◆ **Document section**:
——

Flora U21
- Founded: 2006
- Ground: Flora Lilleküla Stadium
- Capacity: 200
- President: Pelle Pohlak
- Manager: Taavi Viik
- League: Esiliiga
- 2025: Esiliiga, 5th of 10
- Website: http://www.fcflora.ee
| Home colours | Away colours |

= FC Flora U21 =

Estonian football reserve team

FC Flora U21 is an Estonian football team based in Tallinn, Estonia.

It is the reserve team of Flora, and currently plays in Esiliiga. Reserve teams in Estonia play in the same league system as the senior team, rather than in a reserve team league. They must play at least one level below their main side.

——

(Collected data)
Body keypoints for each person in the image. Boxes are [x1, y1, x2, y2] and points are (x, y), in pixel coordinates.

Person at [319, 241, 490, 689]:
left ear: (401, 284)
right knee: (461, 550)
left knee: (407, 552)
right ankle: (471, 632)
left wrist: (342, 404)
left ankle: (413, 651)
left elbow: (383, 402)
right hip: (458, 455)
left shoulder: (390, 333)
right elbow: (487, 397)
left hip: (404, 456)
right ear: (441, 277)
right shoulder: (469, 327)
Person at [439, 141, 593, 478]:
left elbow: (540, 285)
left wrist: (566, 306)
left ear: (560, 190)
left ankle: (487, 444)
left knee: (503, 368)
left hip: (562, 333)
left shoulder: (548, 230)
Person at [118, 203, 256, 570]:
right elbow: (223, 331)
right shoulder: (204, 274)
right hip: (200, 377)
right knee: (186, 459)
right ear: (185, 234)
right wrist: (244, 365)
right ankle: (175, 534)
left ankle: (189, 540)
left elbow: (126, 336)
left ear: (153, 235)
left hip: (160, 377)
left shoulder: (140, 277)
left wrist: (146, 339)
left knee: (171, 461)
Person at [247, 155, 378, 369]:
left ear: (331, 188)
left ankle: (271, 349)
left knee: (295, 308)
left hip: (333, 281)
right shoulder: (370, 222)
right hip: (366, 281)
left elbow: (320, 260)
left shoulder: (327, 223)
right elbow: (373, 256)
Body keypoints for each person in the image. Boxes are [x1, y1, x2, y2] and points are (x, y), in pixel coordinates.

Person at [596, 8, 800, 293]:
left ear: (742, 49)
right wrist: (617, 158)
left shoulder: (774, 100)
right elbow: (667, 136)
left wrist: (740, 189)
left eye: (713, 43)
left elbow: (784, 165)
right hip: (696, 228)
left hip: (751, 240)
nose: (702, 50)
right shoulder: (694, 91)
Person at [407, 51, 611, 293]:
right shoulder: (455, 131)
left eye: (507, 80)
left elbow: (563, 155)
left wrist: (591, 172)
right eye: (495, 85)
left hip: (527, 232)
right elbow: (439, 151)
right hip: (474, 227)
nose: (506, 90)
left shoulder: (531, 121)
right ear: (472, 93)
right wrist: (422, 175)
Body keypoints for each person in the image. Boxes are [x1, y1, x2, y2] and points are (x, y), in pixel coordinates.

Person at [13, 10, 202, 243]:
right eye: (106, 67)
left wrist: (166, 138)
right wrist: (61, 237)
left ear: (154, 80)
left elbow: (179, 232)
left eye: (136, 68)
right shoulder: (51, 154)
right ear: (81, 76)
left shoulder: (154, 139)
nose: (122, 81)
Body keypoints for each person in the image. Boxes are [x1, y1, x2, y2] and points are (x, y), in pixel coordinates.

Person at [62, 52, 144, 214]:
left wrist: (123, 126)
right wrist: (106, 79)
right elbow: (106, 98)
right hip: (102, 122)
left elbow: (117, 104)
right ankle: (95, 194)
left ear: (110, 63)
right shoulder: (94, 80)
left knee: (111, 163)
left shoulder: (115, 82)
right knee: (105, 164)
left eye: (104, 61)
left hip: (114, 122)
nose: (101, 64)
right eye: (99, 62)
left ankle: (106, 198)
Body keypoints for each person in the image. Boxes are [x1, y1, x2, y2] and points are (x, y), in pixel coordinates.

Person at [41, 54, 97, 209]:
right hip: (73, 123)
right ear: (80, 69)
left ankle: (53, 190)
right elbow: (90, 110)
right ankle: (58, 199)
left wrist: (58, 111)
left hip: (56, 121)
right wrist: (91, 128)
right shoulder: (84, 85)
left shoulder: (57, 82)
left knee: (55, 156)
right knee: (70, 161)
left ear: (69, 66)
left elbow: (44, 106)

——

◆ **To do**: Decide whether each statement agrees with the text about FC Flora U21, answering yes or no and quoting the words of the text that settle it: (a) The team's ground has a capacity of 500. (b) Reserve teams in Estonia must play at least one level below their main side. (c) The team is based in Tartu. Base your work only on the text about FC Flora U21.

◆ **Your response**:
(a) No: "Capacity: 200"
(b) Yes: "They must play at least one level below their main side."
(c) No: "based in Tallinn, Estonia"